BEGIN
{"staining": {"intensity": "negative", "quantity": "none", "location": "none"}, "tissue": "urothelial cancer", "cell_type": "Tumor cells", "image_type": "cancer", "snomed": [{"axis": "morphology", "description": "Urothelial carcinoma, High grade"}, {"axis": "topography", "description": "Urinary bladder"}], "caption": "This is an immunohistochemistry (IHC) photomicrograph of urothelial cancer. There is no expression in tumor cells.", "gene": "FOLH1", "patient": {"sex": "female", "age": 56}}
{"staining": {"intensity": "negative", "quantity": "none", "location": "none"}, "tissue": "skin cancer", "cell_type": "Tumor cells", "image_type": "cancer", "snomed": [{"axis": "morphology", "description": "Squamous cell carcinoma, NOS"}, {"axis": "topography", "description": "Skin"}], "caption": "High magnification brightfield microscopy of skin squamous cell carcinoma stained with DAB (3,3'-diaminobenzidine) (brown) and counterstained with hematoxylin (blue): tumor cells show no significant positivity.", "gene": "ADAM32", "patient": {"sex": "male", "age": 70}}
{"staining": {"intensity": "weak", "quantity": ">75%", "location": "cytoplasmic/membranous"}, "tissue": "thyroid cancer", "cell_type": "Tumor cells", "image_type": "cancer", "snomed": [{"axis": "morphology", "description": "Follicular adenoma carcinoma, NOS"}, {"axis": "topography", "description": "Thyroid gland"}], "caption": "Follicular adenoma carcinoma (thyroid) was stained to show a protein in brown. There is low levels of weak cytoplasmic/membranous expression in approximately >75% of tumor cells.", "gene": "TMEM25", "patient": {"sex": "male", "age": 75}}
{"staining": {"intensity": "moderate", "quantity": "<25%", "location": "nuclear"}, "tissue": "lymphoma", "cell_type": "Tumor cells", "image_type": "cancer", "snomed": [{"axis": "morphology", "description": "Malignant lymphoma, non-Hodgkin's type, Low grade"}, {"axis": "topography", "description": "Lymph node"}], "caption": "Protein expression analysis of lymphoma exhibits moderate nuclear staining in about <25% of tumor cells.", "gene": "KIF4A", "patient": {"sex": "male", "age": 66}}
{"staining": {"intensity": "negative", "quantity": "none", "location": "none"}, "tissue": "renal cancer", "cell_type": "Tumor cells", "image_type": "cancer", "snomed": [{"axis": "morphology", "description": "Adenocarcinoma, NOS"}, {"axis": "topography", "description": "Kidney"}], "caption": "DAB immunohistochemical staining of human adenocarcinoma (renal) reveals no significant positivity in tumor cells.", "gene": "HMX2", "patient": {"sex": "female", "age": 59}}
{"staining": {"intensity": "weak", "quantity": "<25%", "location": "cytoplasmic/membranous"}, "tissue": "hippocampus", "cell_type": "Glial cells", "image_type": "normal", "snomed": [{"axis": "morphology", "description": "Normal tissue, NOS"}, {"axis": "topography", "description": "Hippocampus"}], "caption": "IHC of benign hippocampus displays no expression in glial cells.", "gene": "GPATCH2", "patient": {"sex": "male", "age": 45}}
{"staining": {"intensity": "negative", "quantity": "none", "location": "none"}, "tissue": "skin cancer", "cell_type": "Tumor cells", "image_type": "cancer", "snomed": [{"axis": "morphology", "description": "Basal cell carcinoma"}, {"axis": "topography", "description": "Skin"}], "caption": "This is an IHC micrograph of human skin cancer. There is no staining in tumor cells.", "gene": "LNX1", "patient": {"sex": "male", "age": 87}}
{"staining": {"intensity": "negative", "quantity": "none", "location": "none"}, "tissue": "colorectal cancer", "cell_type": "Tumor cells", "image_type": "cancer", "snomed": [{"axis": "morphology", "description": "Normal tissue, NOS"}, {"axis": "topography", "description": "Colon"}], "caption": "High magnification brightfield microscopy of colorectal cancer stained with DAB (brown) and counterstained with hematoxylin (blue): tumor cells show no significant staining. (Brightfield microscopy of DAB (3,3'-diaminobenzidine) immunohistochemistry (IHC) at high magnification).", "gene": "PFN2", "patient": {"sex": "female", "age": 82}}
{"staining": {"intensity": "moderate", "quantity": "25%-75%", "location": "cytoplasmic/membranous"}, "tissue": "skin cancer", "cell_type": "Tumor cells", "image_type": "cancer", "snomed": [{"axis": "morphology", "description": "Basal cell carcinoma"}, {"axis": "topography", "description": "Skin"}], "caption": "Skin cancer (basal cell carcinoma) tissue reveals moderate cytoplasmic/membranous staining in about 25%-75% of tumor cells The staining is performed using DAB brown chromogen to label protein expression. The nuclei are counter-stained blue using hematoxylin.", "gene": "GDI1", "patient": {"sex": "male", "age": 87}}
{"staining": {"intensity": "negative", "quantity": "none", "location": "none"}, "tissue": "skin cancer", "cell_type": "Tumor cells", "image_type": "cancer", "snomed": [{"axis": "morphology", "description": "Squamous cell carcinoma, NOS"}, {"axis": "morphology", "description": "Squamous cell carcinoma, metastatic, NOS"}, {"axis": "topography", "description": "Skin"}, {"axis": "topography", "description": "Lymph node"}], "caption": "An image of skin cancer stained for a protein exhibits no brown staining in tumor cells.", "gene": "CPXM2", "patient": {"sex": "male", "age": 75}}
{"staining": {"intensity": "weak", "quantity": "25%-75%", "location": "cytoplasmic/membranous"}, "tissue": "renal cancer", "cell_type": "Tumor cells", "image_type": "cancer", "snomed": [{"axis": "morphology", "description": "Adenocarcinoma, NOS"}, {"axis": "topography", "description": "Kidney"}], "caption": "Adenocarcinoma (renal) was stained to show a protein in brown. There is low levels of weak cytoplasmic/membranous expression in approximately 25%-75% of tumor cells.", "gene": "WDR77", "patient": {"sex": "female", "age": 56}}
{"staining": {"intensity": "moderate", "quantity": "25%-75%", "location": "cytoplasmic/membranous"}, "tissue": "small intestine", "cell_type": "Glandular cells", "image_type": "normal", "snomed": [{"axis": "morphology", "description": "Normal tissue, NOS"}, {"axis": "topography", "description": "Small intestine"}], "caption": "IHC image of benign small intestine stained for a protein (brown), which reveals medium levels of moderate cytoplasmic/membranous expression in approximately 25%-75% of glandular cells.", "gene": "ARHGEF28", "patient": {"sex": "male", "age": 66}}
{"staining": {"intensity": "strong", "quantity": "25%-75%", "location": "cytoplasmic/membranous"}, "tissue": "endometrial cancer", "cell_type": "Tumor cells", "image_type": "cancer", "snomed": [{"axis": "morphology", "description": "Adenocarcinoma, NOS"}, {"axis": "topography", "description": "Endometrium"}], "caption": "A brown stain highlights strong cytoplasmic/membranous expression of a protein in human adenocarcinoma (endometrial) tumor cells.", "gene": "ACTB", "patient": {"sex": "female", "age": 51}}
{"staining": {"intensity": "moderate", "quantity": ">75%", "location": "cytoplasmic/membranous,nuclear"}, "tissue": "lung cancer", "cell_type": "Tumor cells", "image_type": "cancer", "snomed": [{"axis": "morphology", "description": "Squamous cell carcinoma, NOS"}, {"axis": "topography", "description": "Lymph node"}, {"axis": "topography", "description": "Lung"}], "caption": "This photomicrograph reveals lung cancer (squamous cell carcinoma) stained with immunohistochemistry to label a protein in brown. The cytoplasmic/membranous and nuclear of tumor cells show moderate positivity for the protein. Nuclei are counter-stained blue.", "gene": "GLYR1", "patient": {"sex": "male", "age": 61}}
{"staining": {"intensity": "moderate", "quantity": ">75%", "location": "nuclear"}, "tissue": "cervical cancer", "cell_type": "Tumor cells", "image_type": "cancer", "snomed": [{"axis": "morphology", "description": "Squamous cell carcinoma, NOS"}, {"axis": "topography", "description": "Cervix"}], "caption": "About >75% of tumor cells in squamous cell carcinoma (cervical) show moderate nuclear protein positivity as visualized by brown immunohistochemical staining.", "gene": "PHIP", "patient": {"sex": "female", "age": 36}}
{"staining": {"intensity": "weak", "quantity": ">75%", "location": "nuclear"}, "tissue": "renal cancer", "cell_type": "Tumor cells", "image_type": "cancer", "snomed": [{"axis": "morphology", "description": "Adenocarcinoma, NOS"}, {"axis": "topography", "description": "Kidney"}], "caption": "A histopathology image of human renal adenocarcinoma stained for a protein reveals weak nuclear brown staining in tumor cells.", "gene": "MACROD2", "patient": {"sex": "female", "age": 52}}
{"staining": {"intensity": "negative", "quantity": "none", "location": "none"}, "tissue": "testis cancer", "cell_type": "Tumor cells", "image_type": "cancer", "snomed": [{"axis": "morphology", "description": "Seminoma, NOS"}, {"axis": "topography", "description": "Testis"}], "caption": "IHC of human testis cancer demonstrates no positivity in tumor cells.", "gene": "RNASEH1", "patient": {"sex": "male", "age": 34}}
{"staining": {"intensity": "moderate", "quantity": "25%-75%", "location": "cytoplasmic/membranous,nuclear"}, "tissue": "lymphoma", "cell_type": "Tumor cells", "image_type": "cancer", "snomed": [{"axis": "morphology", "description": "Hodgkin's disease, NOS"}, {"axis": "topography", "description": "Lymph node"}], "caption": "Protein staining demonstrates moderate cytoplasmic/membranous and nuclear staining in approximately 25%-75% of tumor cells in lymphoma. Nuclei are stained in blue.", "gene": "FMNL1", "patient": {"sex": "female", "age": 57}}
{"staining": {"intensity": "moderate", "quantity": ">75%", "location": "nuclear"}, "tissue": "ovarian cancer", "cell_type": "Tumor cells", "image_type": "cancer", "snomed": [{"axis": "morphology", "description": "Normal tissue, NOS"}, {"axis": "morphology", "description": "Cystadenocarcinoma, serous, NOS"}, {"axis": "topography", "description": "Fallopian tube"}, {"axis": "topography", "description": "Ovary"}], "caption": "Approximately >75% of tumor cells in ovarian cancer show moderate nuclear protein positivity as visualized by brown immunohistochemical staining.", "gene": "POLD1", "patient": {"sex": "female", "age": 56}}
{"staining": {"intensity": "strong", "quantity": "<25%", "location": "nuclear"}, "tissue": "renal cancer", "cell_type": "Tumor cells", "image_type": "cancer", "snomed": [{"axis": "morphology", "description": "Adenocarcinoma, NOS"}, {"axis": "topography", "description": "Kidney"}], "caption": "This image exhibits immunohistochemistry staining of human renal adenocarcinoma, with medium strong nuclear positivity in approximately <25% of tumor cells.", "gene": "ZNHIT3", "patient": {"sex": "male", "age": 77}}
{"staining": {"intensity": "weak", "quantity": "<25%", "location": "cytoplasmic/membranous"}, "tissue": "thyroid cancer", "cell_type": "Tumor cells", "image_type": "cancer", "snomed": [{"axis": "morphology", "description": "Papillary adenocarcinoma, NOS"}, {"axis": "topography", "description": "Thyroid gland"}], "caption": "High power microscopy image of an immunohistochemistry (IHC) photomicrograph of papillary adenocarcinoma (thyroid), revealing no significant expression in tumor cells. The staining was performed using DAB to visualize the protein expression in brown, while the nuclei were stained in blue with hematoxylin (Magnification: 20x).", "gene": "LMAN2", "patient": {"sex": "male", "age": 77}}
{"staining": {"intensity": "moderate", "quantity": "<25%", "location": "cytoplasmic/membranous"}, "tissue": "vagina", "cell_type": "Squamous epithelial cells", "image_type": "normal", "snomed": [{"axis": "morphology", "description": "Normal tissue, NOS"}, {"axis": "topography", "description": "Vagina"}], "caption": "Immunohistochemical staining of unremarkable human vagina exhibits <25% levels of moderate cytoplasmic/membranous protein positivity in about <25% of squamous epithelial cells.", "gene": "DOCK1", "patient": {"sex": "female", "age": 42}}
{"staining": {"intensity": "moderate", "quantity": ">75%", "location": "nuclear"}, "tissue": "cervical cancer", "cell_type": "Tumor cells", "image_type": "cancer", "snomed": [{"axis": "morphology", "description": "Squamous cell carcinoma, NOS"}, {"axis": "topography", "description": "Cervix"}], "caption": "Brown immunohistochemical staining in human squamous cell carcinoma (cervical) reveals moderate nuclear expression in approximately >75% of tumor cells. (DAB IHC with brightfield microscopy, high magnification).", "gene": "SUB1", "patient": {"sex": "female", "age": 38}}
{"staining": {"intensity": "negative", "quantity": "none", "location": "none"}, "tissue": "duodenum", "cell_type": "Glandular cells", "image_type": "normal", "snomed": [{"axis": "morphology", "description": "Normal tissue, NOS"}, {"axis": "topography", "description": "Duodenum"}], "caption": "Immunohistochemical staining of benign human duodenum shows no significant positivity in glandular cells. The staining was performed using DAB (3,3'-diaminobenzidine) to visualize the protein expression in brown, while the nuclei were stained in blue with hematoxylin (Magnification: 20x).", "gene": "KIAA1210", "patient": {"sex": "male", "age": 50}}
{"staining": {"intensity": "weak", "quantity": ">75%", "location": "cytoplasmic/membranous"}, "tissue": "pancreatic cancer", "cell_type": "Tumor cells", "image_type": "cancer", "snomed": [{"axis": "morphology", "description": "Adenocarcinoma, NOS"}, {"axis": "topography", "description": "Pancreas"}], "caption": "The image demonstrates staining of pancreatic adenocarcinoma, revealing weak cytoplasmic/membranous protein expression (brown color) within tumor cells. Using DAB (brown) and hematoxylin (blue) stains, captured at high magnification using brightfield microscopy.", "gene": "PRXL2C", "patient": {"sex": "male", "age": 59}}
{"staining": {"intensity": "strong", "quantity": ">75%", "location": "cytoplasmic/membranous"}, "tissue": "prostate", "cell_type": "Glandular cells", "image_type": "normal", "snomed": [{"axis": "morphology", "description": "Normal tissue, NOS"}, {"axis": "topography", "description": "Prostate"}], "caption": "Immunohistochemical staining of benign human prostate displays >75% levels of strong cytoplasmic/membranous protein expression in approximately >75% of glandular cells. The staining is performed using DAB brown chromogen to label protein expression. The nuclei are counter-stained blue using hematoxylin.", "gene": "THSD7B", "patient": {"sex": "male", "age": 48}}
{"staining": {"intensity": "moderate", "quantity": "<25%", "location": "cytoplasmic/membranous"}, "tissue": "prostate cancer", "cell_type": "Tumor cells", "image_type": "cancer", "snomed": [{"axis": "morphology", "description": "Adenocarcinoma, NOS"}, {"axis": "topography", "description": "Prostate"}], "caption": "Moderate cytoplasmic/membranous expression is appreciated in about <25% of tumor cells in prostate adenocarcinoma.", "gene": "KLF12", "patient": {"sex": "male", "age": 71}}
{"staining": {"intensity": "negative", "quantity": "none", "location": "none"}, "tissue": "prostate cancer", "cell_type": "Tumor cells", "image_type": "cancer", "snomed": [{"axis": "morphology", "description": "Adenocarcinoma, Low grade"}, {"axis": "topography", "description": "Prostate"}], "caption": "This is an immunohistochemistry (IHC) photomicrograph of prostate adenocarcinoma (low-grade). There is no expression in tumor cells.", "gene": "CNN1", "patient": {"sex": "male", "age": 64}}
END
- [Work instruction]:
Copy each line in the entries above where "while" turns up.

- [Exercise solution]:
{"staining": {"intensity": "weak", "quantity": "<25%", "location": "cytoplasmic/membranous"}, "tissue": "thyroid cancer", "cell_type": "Tumor cells", "image_type": "cancer", "snomed": [{"axis": "morphology", "description": "Papillary adenocarcinoma, NOS"}, {"axis": "topography", "description": "Thyroid gland"}], "caption": "High power microscopy image of an immunohistochemistry (IHC) photomicrograph of papillary adenocarcinoma (thyroid), revealing no significant expression in tumor cells. The staining was performed using DAB to visualize the protein expression in brown, while the nuclei were stained in blue with hematoxylin (Magnification: 20x).", "gene": "LMAN2", "patient": {"sex": "male", "age": 77}}
{"staining": {"intensity": "negative", "quantity": "none", "location": "none"}, "tissue": "duodenum", "cell_type": "Glandular cells", "image_type": "normal", "snomed": [{"axis": "morphology", "description": "Normal tissue, NOS"}, {"axis": "topography", "description": "Duodenum"}], "caption": "Immunohistochemical staining of benign human duodenum shows no significant positivity in glandular cells. The staining was performed using DAB (3,3'-diaminobenzidine) to visualize the protein expression in brown, while the nuclei were stained in blue with hematoxylin (Magnification: 20x).", "gene": "KIAA1210", "patient": {"sex": "male", "age": 50}}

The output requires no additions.